BEGIN RECORDED DATA

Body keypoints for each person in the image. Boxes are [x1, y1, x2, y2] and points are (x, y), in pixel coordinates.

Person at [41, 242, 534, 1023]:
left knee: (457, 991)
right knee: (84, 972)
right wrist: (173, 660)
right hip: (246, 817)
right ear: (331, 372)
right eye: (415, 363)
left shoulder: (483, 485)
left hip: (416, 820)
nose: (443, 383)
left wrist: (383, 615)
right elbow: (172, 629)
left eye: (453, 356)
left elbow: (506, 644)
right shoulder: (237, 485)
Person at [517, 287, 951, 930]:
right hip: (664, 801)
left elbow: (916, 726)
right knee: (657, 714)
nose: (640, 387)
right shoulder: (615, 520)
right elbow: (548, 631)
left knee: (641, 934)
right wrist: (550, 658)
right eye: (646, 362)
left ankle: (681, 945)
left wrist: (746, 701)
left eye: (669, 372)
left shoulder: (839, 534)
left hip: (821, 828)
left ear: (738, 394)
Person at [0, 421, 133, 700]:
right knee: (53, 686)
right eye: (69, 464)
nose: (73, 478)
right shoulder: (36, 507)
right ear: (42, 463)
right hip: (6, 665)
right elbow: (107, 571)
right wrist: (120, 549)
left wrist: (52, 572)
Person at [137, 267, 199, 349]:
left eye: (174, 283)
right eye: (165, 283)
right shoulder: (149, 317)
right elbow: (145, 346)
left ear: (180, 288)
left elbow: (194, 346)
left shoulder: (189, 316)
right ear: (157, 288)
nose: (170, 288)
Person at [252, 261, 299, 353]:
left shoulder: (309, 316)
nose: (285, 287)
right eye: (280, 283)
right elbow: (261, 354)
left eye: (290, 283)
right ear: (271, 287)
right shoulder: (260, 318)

END RECORDED DATA

Reproduce the data shown above with every line intact.

WRITTEN ANSWER:
Body keypoints for each person in the image. Boxes are [x1, y1, x2, y2] and points are (x, y), in pixel coordinates.

Person at [41, 242, 534, 1023]:
left knee: (457, 991)
right knee: (84, 972)
right wrist: (173, 660)
right hip: (246, 817)
right ear: (331, 372)
right eye: (415, 363)
left shoulder: (483, 485)
left hip: (416, 820)
nose: (443, 383)
left wrist: (383, 615)
right elbow: (172, 629)
left eye: (453, 356)
left elbow: (506, 644)
right shoulder: (237, 485)
Person at [517, 287, 951, 930]:
right hip: (664, 801)
left elbow: (916, 726)
right knee: (657, 714)
nose: (640, 387)
right shoulder: (615, 520)
right elbow: (548, 631)
left knee: (641, 934)
right wrist: (550, 658)
right eye: (646, 362)
left ankle: (681, 945)
left wrist: (746, 701)
left eye: (669, 372)
left shoulder: (839, 534)
left hip: (821, 828)
left ear: (738, 394)
Person at [0, 421, 133, 700]:
right knee: (53, 686)
right eye: (69, 464)
nose: (73, 478)
right shoulder: (36, 507)
right ear: (42, 463)
right hip: (6, 665)
right elbow: (107, 571)
right wrist: (120, 549)
left wrist: (52, 572)
Person at [137, 267, 199, 349]:
left eye: (174, 283)
right eye: (165, 283)
right shoulder: (149, 317)
right elbow: (145, 346)
left ear: (180, 288)
left elbow: (194, 346)
left shoulder: (189, 316)
right ear: (157, 288)
nose: (170, 288)
Person at [252, 261, 299, 353]:
left shoulder: (309, 316)
nose: (285, 287)
right eye: (280, 283)
right elbow: (261, 354)
left eye: (290, 283)
right ear: (271, 287)
right shoulder: (260, 318)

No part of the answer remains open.